*** RECORDS FOR THIS TASK ***
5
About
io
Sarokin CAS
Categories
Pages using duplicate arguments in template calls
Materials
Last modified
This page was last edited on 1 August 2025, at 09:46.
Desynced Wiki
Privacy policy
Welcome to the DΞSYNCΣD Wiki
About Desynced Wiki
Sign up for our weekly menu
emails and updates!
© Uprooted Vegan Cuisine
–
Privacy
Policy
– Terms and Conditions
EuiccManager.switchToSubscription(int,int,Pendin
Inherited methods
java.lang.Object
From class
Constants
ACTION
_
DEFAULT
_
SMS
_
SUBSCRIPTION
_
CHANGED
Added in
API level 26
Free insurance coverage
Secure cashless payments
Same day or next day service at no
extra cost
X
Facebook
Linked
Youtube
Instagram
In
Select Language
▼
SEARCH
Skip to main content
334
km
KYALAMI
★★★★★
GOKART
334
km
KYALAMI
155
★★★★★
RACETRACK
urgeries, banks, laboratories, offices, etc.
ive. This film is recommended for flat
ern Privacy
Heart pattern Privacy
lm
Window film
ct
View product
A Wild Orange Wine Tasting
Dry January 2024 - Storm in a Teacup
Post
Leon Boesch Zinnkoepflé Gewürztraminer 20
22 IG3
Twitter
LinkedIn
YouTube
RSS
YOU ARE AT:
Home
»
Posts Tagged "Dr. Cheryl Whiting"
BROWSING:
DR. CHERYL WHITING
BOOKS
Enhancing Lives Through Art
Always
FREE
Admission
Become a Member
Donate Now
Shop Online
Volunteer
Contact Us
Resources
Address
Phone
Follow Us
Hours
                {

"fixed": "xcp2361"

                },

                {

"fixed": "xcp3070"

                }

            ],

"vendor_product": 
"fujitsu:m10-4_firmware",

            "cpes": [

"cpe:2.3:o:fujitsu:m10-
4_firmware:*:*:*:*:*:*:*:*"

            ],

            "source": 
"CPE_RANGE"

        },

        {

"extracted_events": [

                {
*** End of RECORDS FOR THIS TASK ***
* [EXERCISE REQUIREMENTS]:
Please return only the lines from the one with "Shop Online" through the end of the listing, each exactly as written, first and last included.

* [TASK OUTPUT]:
Shop Online
Volunteer
Contact Us
Resources
Address
Phone
Follow Us
Hours
                {

"fixed": "xcp2361"

                },

                {

"fixed": "xcp3070"

                }

            ],

"vendor_product": 
"fujitsu:m10-4_firmware",

            "cpes": [

"cpe:2.3:o:fujitsu:m10-
4_firmware:*:*:*:*:*:*:*:*"

            ],

            "source": 
"CPE_RANGE"

        },

        {

"extracted_events": [

                {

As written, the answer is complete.